## What to do
Rewrite the text read from the items below, replacing "Friedman" with "Fender" and leaving everything else unchanged. Leave the pictures out.

┄┄┄┄┄┄┄┄┄┄

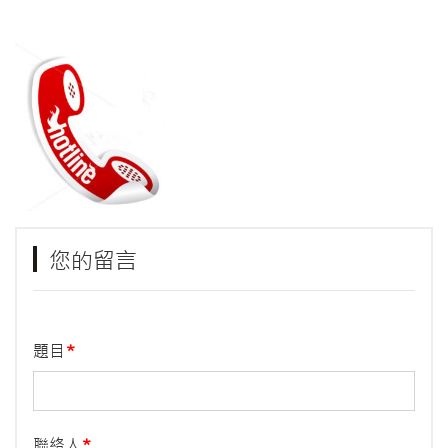
您的留言
題目
聯絡人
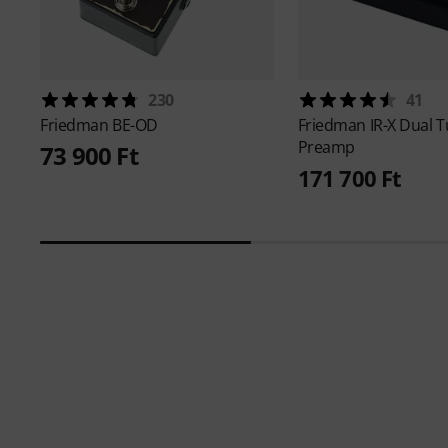
230
41
Friedman
BE-OD
Friedman
IR-X Dual 
Preamp
73 900 Ft
171 700 Ft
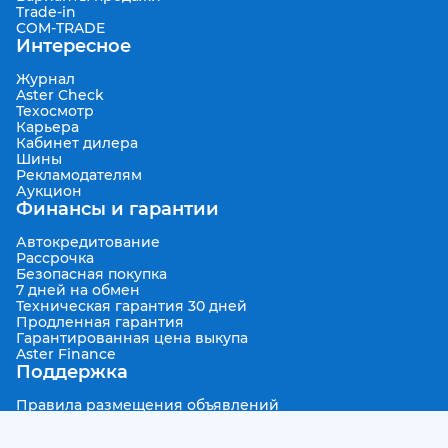
Trade-in
COM-TRADE
Интересное
Журнал
Aster Check
Техосмотр
Карьера
Кабинет дилера
Шины
Рекламодателям
Аукцион
Финансы и гарантии
Автокредитование
Рассрочка
Безопасная покупка
7 дней на обмен
Техническая гарантия 30 дней
Продленная гарантия
Гарантированная цена выкупа
Aster Finance
Поддержка
Правила размещения объявлений
Пользовательское соглашение
Пользовательское соглашение Aster Аукцион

┄┄┄┄┄┄┄┄┄┄

## Task result
您的留言
題目
聯絡人
230
41
Fender
BE-OD
Fender
IR-X Dual 
Preamp
73 900 Ft
171 700 Ft
Trade-in
COM-TRADE
Интересное
Журнал
Aster Check
Техосмотр
Карьера
Кабинет дилера
Шины
Рекламодателям
Аукцион
Финансы и гарантии
Автокредитование
Рассрочка
Безопасная покупка
7 дней на обмен
Техническая гарантия 30 дней
Продленная гарантия
Гарантированная цена выкупа
Aster Finance
Поддержка
Правила размещения объявлений
Пользовательское соглашение
Пользовательское соглашение Aster Аукцион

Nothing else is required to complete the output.